Spencer also takes on those who argue that mixed race people have a special role in society.
Because we are all mixed race to some degree, the notion is silly, he says. Those making the argument contradict themselves; they say they want their own category and that their movement will bring a post-racial society. How can they end racial categories when they are asking for one, he asks.
“They say they are challenging the paradigm but what they really want is to fit into it,” he says.
At this point, the debate over his perspective seems to be at a lull, he says, as no substantive counterargument in the scholarly world has emerged.
“I think my arguments are right, and people don’t want to deal with them,” he says, noting the exception of Hoyt, the previously mentioned scholar from Simmons College and a few others.
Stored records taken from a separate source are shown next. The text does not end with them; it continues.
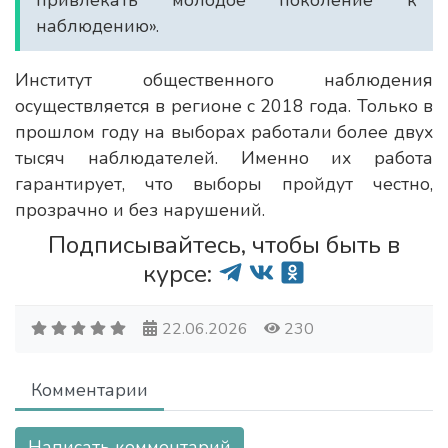
привлекать молодое поколение к
наблюдению».
Институт общественного наблюдения
осуществляется в регионе с 2018 года. Только в
прошлом году на выборах работали более двух
тысяч наблюдателей. Именно их работа
гарантирует, что выборы пройдут честно,
прозрачно и без нарушений.
Подписывайтесь, чтобы быть в
курсе:
22.06.2026
230
Комментарии
Написать комментарий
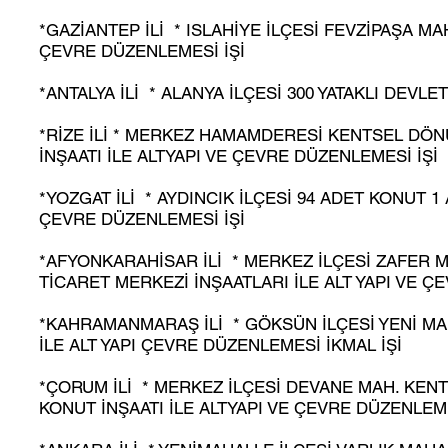
*GAZİANTEP İLİ * ISLAHİYE İLÇESİ FEVZİPAŞA MAH
ÇEVRE DÜZENLEMESİ İŞİ
*ANTALYA İLİ * ALANYA İLÇESİ 300 YATAKLI DEVLE
*RİZE İLİ * MERKEZ HAMAMDERESİ KENTSEL DÖN
İNŞAATI İLE ALTYAPI VE ÇEVRE DÜZENLEMESİ İŞİ
*YOZGAT İLİ * AYDINCIK İLÇESİ 94 ADET KONUT 1
ÇEVRE DÜZENLEMESİ İŞİ
*AFYONKARAHİSAR İLİ * MERKEZ İLÇESİ ZAFER M
TİCARET MERKEZİ İNŞAATLARI İLE ALT YAPI VE Ç
*KAHRAMANMARAŞ İLİ * GÖKSÜN İLÇESİ YENİ MAH
İLE ALT YAPI ÇEVRE DÜZENLEMESİ İKMAL İŞİ
*ÇORUM İLİ * MERKEZ İLÇESİ DEVANE MAH. KENT
KONUT İNŞAATI İLE ALTYAPI VE ÇEVRE DÜZENLEM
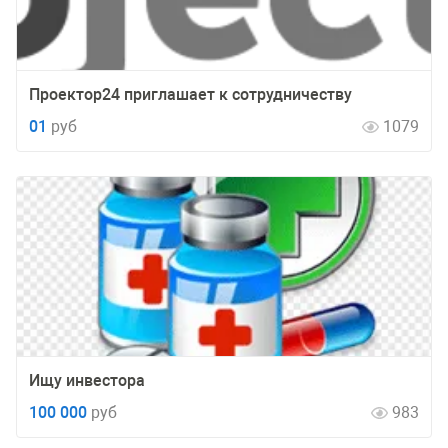
Проектор24 приглашает к сотрудничеству
01
руб
1079
Ищу инвестора
100 000
руб
983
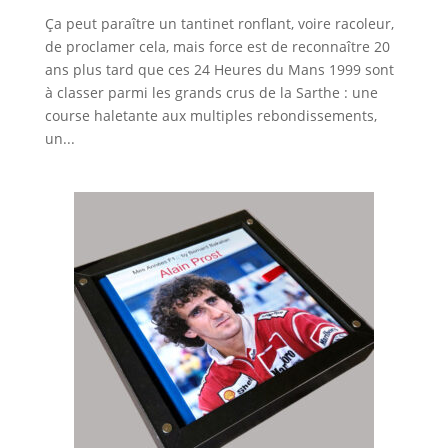
Ça peut paraître un tantinet ronflant, voire racoleur,
de proclamer cela, mais force est de reconnaître 20
ans plus tard que ces 24 Heures du Mans 1999 sont
à classer parmi les grands crus de la Sarthe : une
course haletante aux multiples rebondissements,
un...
For now, Spencer is willing to allow that lull to continue, as he has other responsibilities to address in his current administrative post.
Though it may have to wait a few years, Spencer maintains he has more to say – and write – on the subject of race as a false consciousness.
“I think there needs to be either a national ‘Ah-ha’ moment, or there needs to be millions of ‘Ah-ha’ moments over time,” he says. “I don’t know what it will take. Clearly, it will not happen in my lifetime, but I hope this contributes to the eroding of that false consciousness…. I think we want to live in a world where exterior physical differences have no impact on how we see or treat each other.”